In this 10-day field course, students will tour a selected area, visiting premier equine educational and industry locations managed by elite professionals. Students are exposed to a broad, high caliber learning experience from a variety of industry operations, providing a catalyst for future courses in the BBRM degree program. An additional fee will be assessed per student to cover the cost of transportation and accommodation. This course must be recorded as part of your Fall course selection and tuition and compulsory fees will be calculated accordingly. Contact course instructor during the preceding March course selection period.
Students will develop a solid foundation in reproductive endocrinology and physiology in the stallion and the mare, emphasis on physiology, breeding management and recognition of common reproductive problems in stallion, mare or foal. Practical experience includes dissection of reproductive tracts, semen collection and evaluation.

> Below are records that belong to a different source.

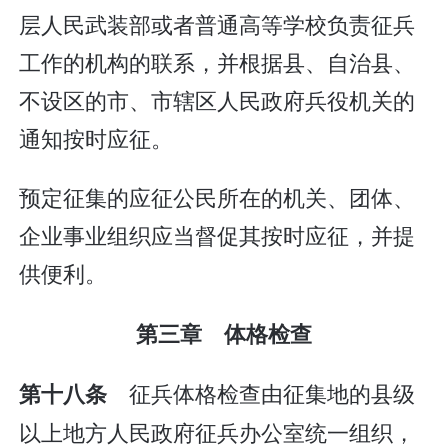
层人民武装部或者普通高等学校负责征兵
工作的机构的联系，并根据县、自治县、
不设区的市、市辖区人民政府兵役机关的
通知按时应征。
预定征集的应征公民所在的机关、团体、
企业事业组织应当督促其按时应征，并提
供便利。
第三章 体格检查
征兵体格检查由征集地的县级
第十八条
以上地方人民政府征兵办公室统一组织，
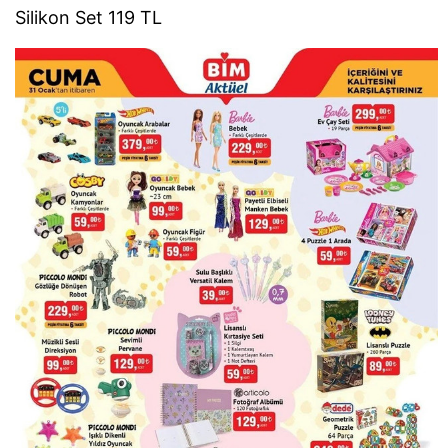
Silikon Set 119 TL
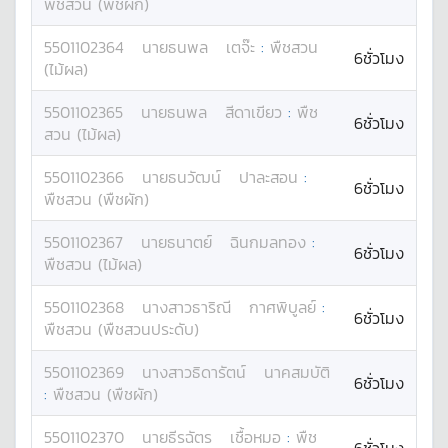
พืชสวน (พืชผัก)
5501102364
นาย
ธนพล
เตจ๊ะ
:
พืชสวน
6ชั่วโมง
(ไม้ผล)
5501102365
นาย
ธนพล
สีดาเขียว
:
พืช
6ชั่วโมง
สวน (ไม้ผล)
5501102366
นาย
ธนวัฒน์
ปาละสอน
:
6ชั่วโมง
พืชสวน (พืชผัก)
5501102367
นาย
ธนาตย์
ฉินกมลทอง
:
6ชั่วโมง
พืชสวน (ไม้ผล)
5501102368
นางสาว
ธาริณี
กาศพิบูลย์
:
6ชั่วโมง
พืชสวน (พืชสวนประดับ)
5501102369
นางสาว
ธิดารัตน์
นาคสมบัติ
6ชั่วโมง
:
พืชสวน (พืชผัก)
5501102370
นาย
ธีรฉัตร
เชื้อหมอ
:
พืช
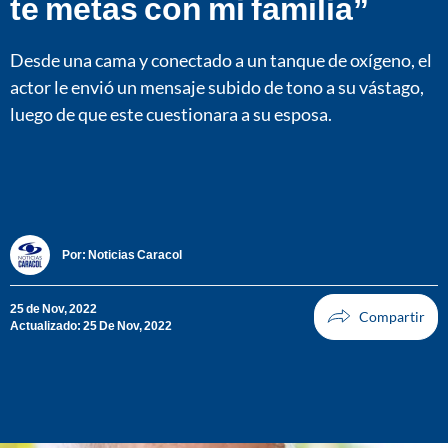
te metas con mi familia”
Desde una cama y conectado a un tanque de oxígeno, el
actor le envió un mensaje subido de tono a su vástago,
luego de que este cuestionara a su esposa.
Por:
Noticias Caracol
25 de Nov, 2022
Actualizado: 25 De Nov, 2022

This course asks the equine student to apply principles of management to knowledge of the equine industry, equine facility design, biological systems and equine anatomy and physiology. The role of management in the optimization of the health of the horse is critical to success in the industry. Fundamental principles of horse health will be introduced including important indicators of individual and herd health, record keeping and the role of management in disease causation. Application of current, scientifically based management principles and techniques will ask the student to develop both proactive and reactive decision making skills in the context of equine health management.
This course considers the conversion of absorbed nutrients into metabolic fuels and the use of these substrates for work and heat production in horses. Practical application of theoretical knowledge develops an understanding for the basic physiological principles of muscle contraction and fatigue, thermoregulation, and energy utilization under differing exercise intensities, and how these principles can be applied to differential training strategies for equine athletes.
This course focuses on the nutrition of horses at peak levels of performance or endurance. The use of real-world, case-study scenarios allows for the evaluation of practical feeding programs across a range of equine performance situations.
This seminar course integrates discussion on selected current global, national and regional issues in the equine industry, building upon knowledge gained in earlier courses. Current issues in the equine industry will be examined through debate and discussion.
This course facilitates education, communication and an exchange of ideas between students and equine businesses to enhance the development of the equine industry and its leaders. Student teams work together with an existing equine enterprise to develop and carry out a hands-on research project that is of benefit to the business owner. Students apply the knowledge gained in preceding courses in a holistic approach to the project as a culmination of their learning.